Atlanta History Museum


At the Atlanta History Museum, we learned the story of desegregation of schools, we explored the history of the civil war, we toured an old Atlanta home, we learned about the 1996 Olympics and we watched a blacksmith make a hook. It was all pretty cool. Here's more on what we learned:

Swan House
Owned by a wealthy businessman, te Swan House is an example of how one prominent family lived during the 1920s and 1930s. Philip Trammel Shutze was the architect for Swan House and its gardens, as well as for many other important buildings in the city. We thought the most interesting rooms were the bathrooms and closets. They were amazingly nice!


The Civil War
The Civil War ravaged America between 1861 and 1865 and changed our country like no other event in history. Over 600,000 people were killed. During the first part of the 1800's the North and the South grew in different ways. In the North, cities were centers of wealth and manufacturing where there were many skilled workers. In the South there was not manufacturing or many skilled workers. Most of the people were farmers. Money came from plantation crops, like cotton, rice, sugar cane and tobacco.

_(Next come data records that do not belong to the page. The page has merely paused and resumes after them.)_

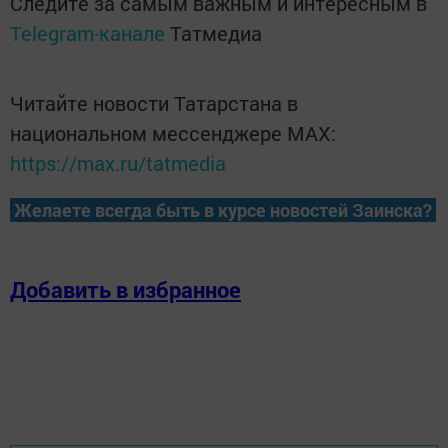
Следите за самым важным и интересным в
Telegram-канале
Татмедиа
Читайте новости Татарстана в
национальном мессенджере MАХ:
https://max.ru/tatmedia
Желаете всегда быть в курсе новостей Заинска?
Добавить в избранное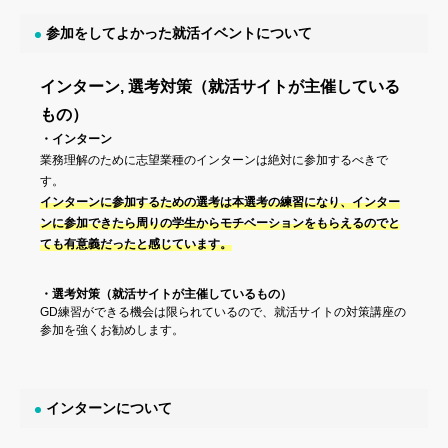
参加をしてよかった就活イベントについて
インターン, 選考対策（就活サイトが主催している
もの）
・インターン
業務理解のために志望業種のインターンは絶対に参加するべきで
す。
インターンに参加するための選考は本選考の練習になり、インター
ンに参加できたら周りの学生からモチベーションをもらえるのでと
ても有意義だったと感じています。
・選考対策（就活サイトが主催しているもの）
GD練習ができる機会は限られているので、就活サイトの対策講座の
参加を強くお勧めします。
インターンについて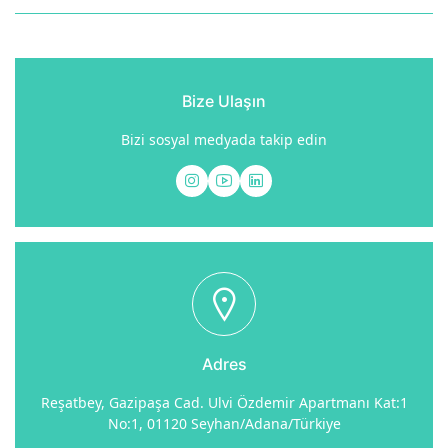
Bize Ulaşın
Bizi sosyal medyada takip edin
Adres
Reşatbey, Gazipaşa Cad. Ulvi Özdemir Apartmanı Kat:1
No:1, 01120 Seyhan/Adana/Türkiye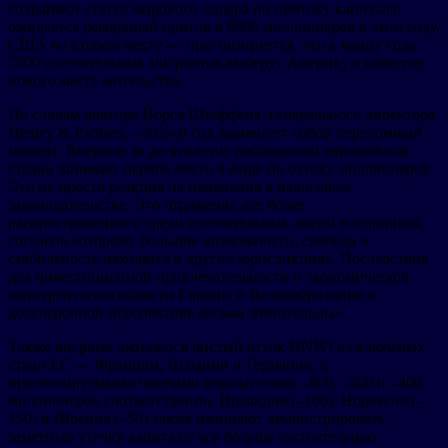
сохраняют статус мирового лидера по притоку капитала:
ожидается рекордный приток в 9800 миллионеров в этом году.
США на втором месте — прогнозируется, что к концу года
7500 состоятельных мигрантов выберут Америку в качестве
нового места жительства.
По словам доктора Йорга Штеффена, генерального директора
Henley & Partners, «2025-й год знаменует собой переломный
момент. Впервые за десятилетие наблюдений европейская
страна занимает первое место в мире по оттоку миллионеров.
Это не просто реакция на изменения в налоговом
законодательстве. Это отражение все более
распространенного среди состоятельных людей восприятия,
согласно которому большие возможности, свобода и
стабильность находятся в других юрисдикциях. Последствия
для инвестиционной привлекательности и экономической
конкурентоспособности Европы и Великобритании в
долгосрочной перспективе весьма значительны».
Также впервые ожидается чистый отток HNWI из ключевых
стран ЕС — Франции, Испании и Германии, с
прогнозируемыми чистыми показателями –800, –500 и –400
миллионеров соответственно. Ирландия (–100), Норвегия (–
150) и Швеция (–50) также начинают демонстрировать
заметную утечку капитала: все больше состоятельных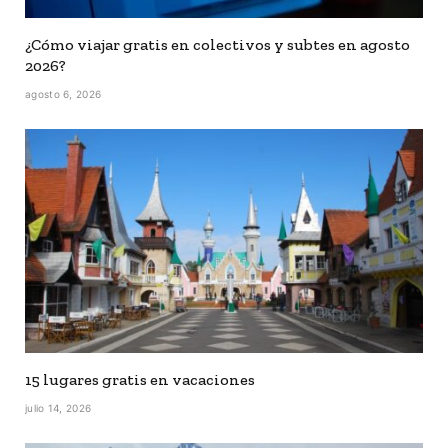
¿Cómo viajar gratis en colectivos y subtes en agosto
2026?
agosto 6, 2026
15 lugares gratis en vacaciones
julio 14, 2026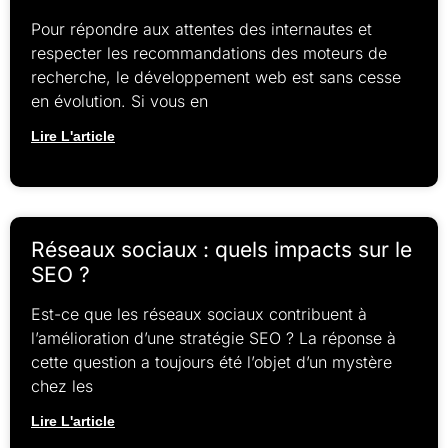
Pour répondre aux attentes des internautes et
respecter les recommandations des moteurs de
recherche, le développement web est sans cesse
en évolution. Si vous en
Lire L'article
Réseaux sociaux : quels impacts sur le
SEO ?
Est-ce que les réseaux sociaux contribuent à
l’amélioration d’une stratégie SEO ? La réponse à
cette question a toujours été l’objet d’un mystère
chez les
Lire L'article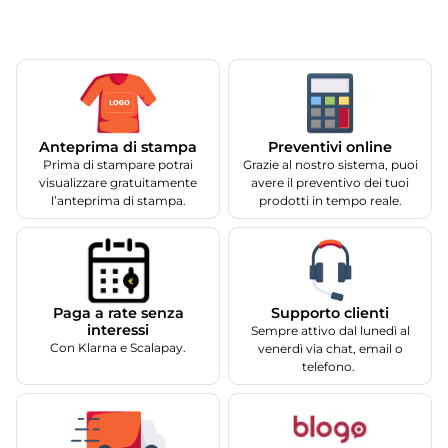
Anteprima di stampa
Preventivi online
Prima di stampare potrai
Grazie al nostro sistema, puoi
visualizzare gratuitamente
avere il preventivo dei tuoi
l’anteprima di stampa.
prodotti in tempo reale.
Supporto clienti
Paga a rate senza
interessi
Sempre attivo dal lunedì al
Con Klarna e Scalapay.
venerdì via chat, email o
telefono.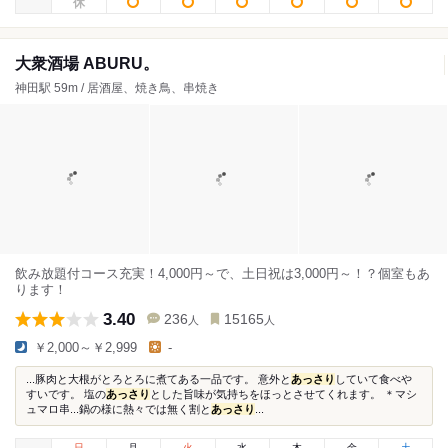
大衆酒場 ABURU。
神田駅 59m / 居酒屋、焼き鳥、串焼き
飲み放題付コース充実！4,000円～で、土日祝は3,000円～！？個室もあ
ります！
3.40
236
15165
人
人
￥2,000～￥2,999
-
...豚肉と大根がとろとろに煮てある一品です。 意外と
あっさり
していて食べや
すいです。 塩の
あっさり
とした旨味が気持ちをほっとさせてくれます。 ＊マシ
ュマロ串...鍋の様に熱々では無く割と
あっさり
...
日
月
火
水
木
金
土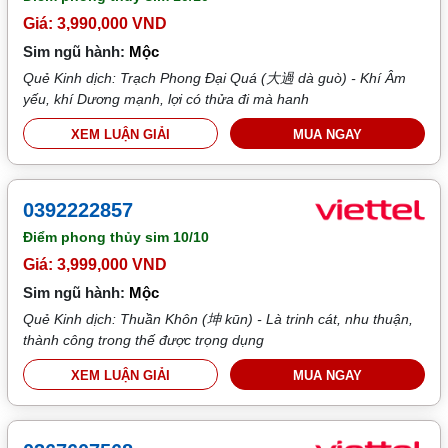
Giá: 3,990,000 VND
Sim ngũ hành:
Mộc
Quẻ Kinh dịch: Trạch Phong Đại Quá (大過 dà guò) - Khí Âm
yếu, khí Dương mạnh, lợi có thửa đi mà hanh
XEM LUẬN GIẢI
MUA NGAY
0392222857
Điểm phong thủy sim
10/10
Giá: 3,999,000 VND
Sim ngũ hành:
Mộc
Quẻ Kinh dịch: Thuần Khôn (坤 kūn) - Là trinh cát, nhu thuận,
thành công trong thế được trọng dụng
XEM LUẬN GIẢI
MUA NGAY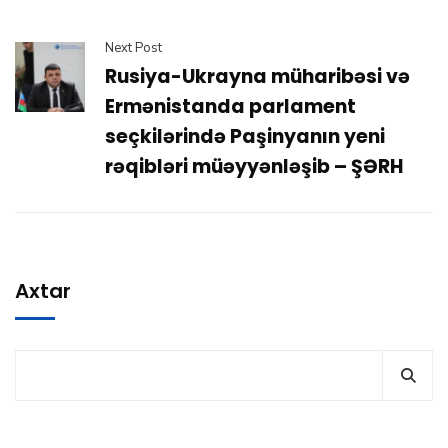
Next Post
Rusiya-Ukrayna müharibəsi və
Ermənistanda parlament
seçkilərində Paşinyanın yeni
rəqibləri müəyyənləşib – ŞƏRH
Axtar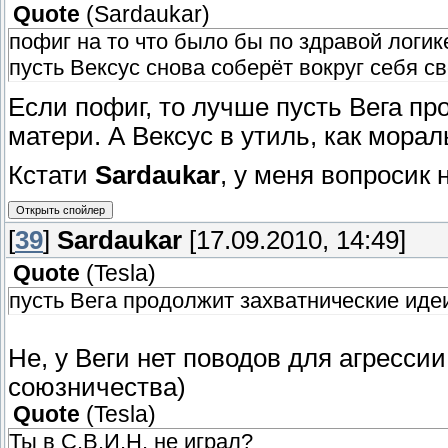
Quote
(
Sardaukar
)
пофиг на то что было бы по здравой логик
пусть Вексус снова соберёт вокруг себя с
Если пофиг, то лучше пусть Вега пр
матери. А Вексус в утиль, как мора
Кстати
Sardaukar
, у меня вопросик 
[
39
]
Sardaukar
[17.09.2010, 14:49]
Quote
(
Tesla
)
пусть Вега продолжит захватнические иде
Не, у Веги нет поводов для агрессии
союзничества)
Quote
(
Tesla
)
Ты в С.В.И.Н. не играл?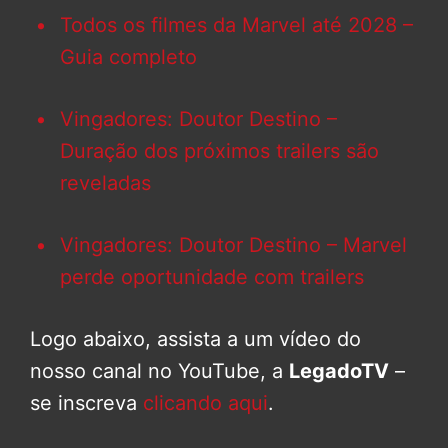
Todos os filmes da Marvel até 2028 –
Guia completo
Vingadores: Doutor Destino –
Duração dos próximos trailers são
reveladas
Vingadores: Doutor Destino – Marvel
perde oportunidade com trailers
Logo abaixo, assista a um vídeo do
nosso canal no YouTube, a
LegadoTV
–
se inscreva
clicando aqui
.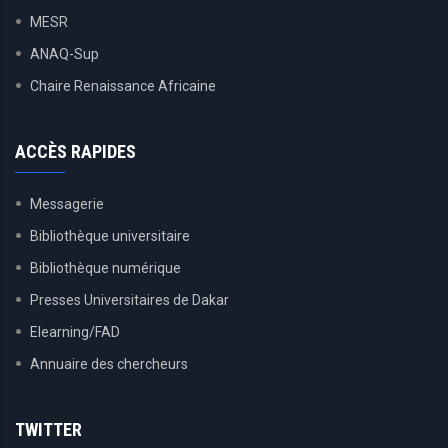
MESR
ANAQ-Sup
Chaire Renaissance Africaine
ACCÈS RAPIDES
Messagerie
Bibliothèque universitaire
Bibliothèque numérique
Presses Universitaires de Dakar
Elearning/FAD
Annuaire des chercheurs
TWITTER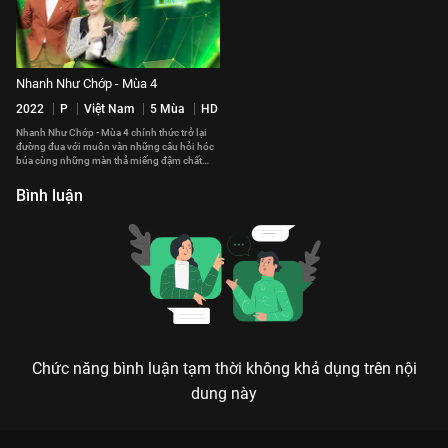
Nhanh Như Chớp - Mùa 4
2022
P
Việt Nam
5 Mùa
HD
Nhanh Như Chớp - Mùa 4 chính thức trở lại
đường đua với muôn vàn những câu hỏi hóc
búa cùng những màn thả miếng đậm chất
"Chớp".
Bình luận
Chức năng bình luận tạm thời không khả dụng trên nội
dung này
Xem Tập 7 Nhanh Như Chớp - Mùa 3 - 51 Tập của Việt Nam có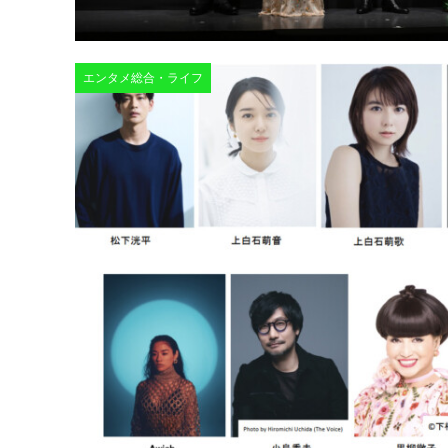
エンタメ総合・ライフ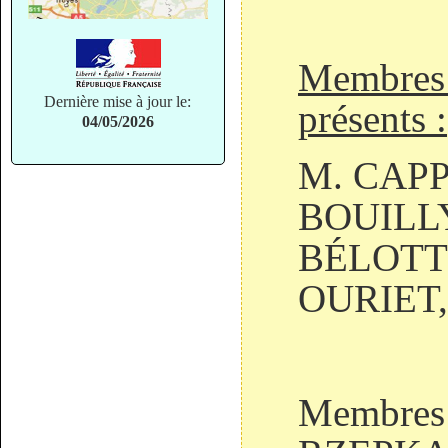
Membres 
Dernière mise à jour le:
présents :
04/05/2026
M. CAPP
BOUILLY
BÉLOTTI
OURIET
Membres 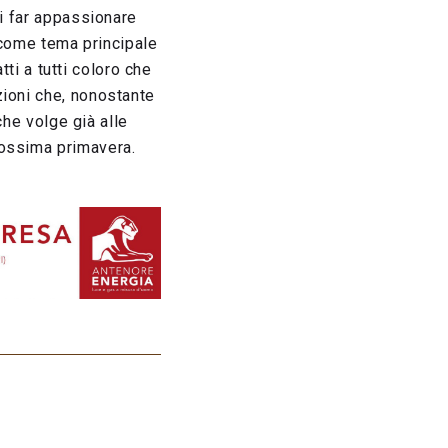
di far appassionare
o come tema principale
tti a tutti coloro che
zioni che, nonostante
che volge già alle
rossima primavera.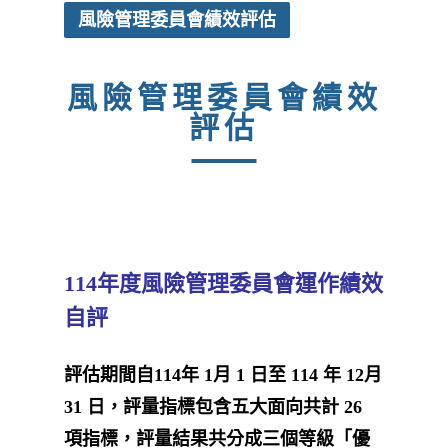
風險管理委員會績效評估
風險管理委員會績效
評估
114年度風險管理委員會運作績效
自評
評估期間自114年 1月 1 日至 114 年 12月
31 日，評量指標包含五大面向共計 26
項指標，評量結果共分成三個等級「優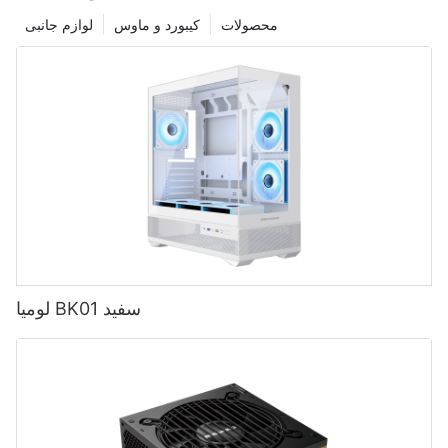
محصولات
کیبورد و ماوس
لوازم جانبی
لومیا BK01 سفید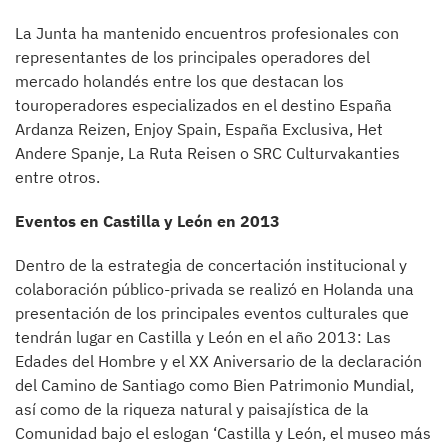
La Junta ha mantenido encuentros profesionales con
representantes de los principales operadores del
mercado holandés entre los que destacan los
touroperadores especializados en el destino España
Ardanza Reizen, Enjoy Spain, España Exclusiva, Het
Andere Spanje, La Ruta Reisen o SRC Culturvakanties
entre otros.
Eventos en Castilla y León en 2013
Dentro de la estrategia de concertación institucional y
colaboración público-privada se realizó en Holanda una
presentación de los principales eventos culturales que
tendrán lugar en Castilla y León en el año 2013: Las
Edades del Hombre y el XX Aniversario de la declaración
del Camino de Santiago como Bien Patrimonio Mundial,
así como de la riqueza natural y paisajística de la
Comunidad bajo el eslogan ‘Castilla y León, el museo más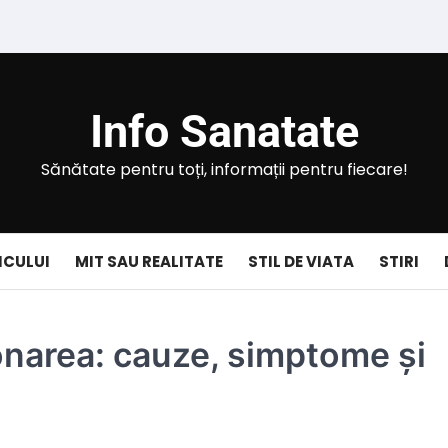
Info Sanatate
Sănătate pentru toți, informații pentru fiecare!
ICULUI
MIT SAU REALITATE
STIL DE VIATA
STIRI
onarea: cauze, simptome și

Slaves did most of the work on the plantations. Worried about being taken over by the North, some southern states decided to secede. South Carolina was the first to leave the Union and form a new nation called the Confederate States of America. Four months later, six other states seceded: Georgia, Florida, Alabama, Mississippi, Texas and Louisiana. Later Virginia, Arkansas, North Carolina, and Tennessee joined them. Jefferson Davis was elected as president of the Confederacy. In Charleston, South Carolina there was a Union fort called Fort Sumter. The Union soldiers refused to leave this fort, so the Confederates fired cannons at the fort on April 12, l861. This was the beginning of the Civil War. During the Civil War, Lincoln decided to write the Emancipation Proclamation in secret. He warned the confederate states that they should release their slaves but they did not . On New Years Day, 1863, Lincoln issued the Emancipation Proclamation which freed all slaves. Later that year, on November 19, 1863, President Lincoln gave a speech at Gettysburg, Pennsylvania where the Battle of Gettysburg took place. People had gathered at the battlefield to dedicate part of it to the men who had been killed in battle. Lincoln's Gettysburg Address is remembered as one of the best speeches ever given. It was short and simple. The war didn't end though until Confederate General Robert E. Lee surrendered his Army on April 9, 1865, at Appomattox Court House.

The Olympics
The 1996 Olympic Games changed Atlanta forever. For seventeen days, Atlanta was the focus of the entire world. Those seventeen days in 1996 represented a decade's worth of preparation in which Atlanta used no public money and incurred a total cost of $1.8 billion. They had to build roads, buildings, competition sites, and dorm rooms for the Olympics. There were 50,000 volunteers and there were 197 delegations that participated. 13,000 community heroes helped carry the torch to Atlanta. During that time, a bomb planted by Eric Rudolph under park benches exploded in Centennial park, killing 1 and injuring 111 others.